Addition of LD alone or in combination with any other treatment resulted in silages with the highest concentrations of acetic acid, between the range of about 2.5% to 3.5%, and more preferably between the range of about 2.96% to 3.01%. While unexpected, one skilled in the art will appreciate that this finding may be due to the high rate of application (about 1×106 cfu/g) of this heterolactic acid bacteria. Moreover, as would be expected because of this finding the high concentration of acetic acid, treatments with LD also had low numbers of yeasts and molds relative to control silage that were less than 2 log cfu/g, and more preferably between the range of about 0 log cfu/g to 2.35 log cfu/g.

The aerobic stability of corn silage was unaffected by PD (about 29 h), LBC (about 37 h), or PD+LBC (about 46 h) although it was numerically greater for treatments containing LBC when compared to control silage (about 29 h). In contrast, all treatments with LD were substantially more stable (greater than 143 h) than control silage.

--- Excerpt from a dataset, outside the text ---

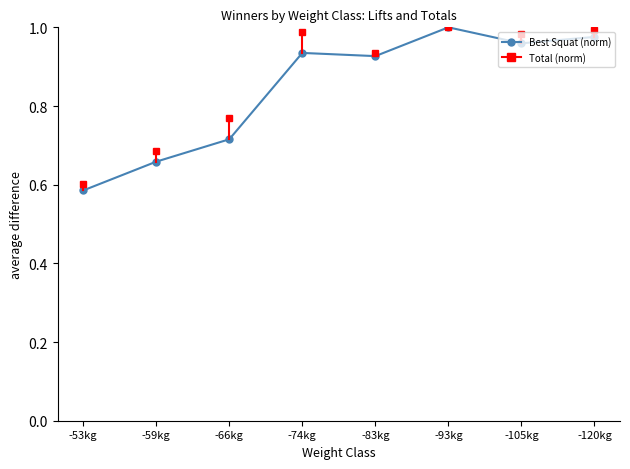

At which category does the data reach its first local valley?

-83kg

Moreover, the addition of LBC alone, PD alone, or a combination of the two, resulted in the accumulation of propanediol suggesting that the corn silage did not contain epiphytic organisms capable of metabolizing this compound. In contrast, any silage treated with LD alone or in any combination was void of propanediol after 64 days of ensiling clearly showing that this organism can metabolize propanediol. However, increased levels of propionic acid were not found in these silages suggesting that LD converted propanediol to an intermediate form. As a result, all silages treated with LD were extremely stable when exposed to air most likely because of the high concentrations of acetic acid and low numbers of fungi in theses silages.

Thus, and contrary to the prior art which teaches that LD would be able to metabolize propanediol to propionic acid, further treatments that contained LD and PD had no detectable concentrations of propionic acid in the silages with the exception of a very low level found in PD+LBC+LD. Even more surprising was that none of these treatments contained detectable levels of propanediol. While this might be due the mechanism of operation, as discussed supra, a more probable explanation for this finding might be that LD may have taken propanediol to an intermediate metabolite but did not have sufficient time in the 64 days of ensiling to complete the conversion to propionic acid.

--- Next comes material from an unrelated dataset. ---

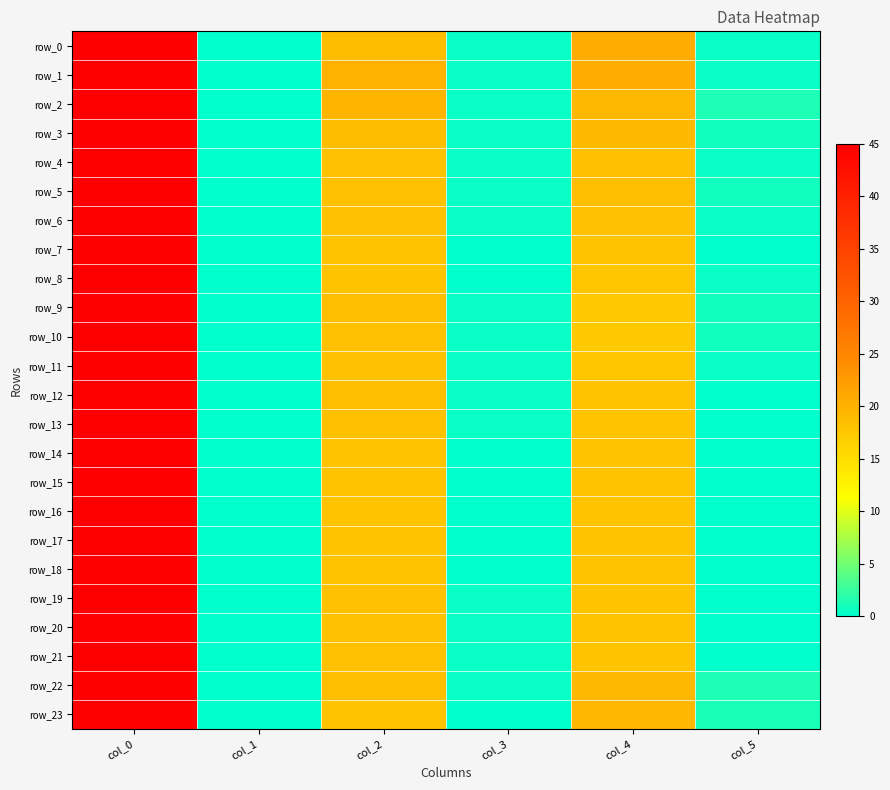

What is the sum of all row_9 values?

82.1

A person of ordinary skill in the art will appreciate further features and advantages of the invention based on the above-described embodiments. For example, specific features from any of the embodiments described above as well as in U.S. Pat. No. 6,326,037 to Mann may be incorporated into compositions or methods of the invention in a variety of combinations and subcombinations, as well as features referred to in the claims below which may be implemented by means described herein. Accordingly, the invention is not to be limited by what has been particularly shown and described, except as indicated by the appended claims or those ultimately provided. Any publications and references cited herein are expressly incorporated herein by reference in their entirety.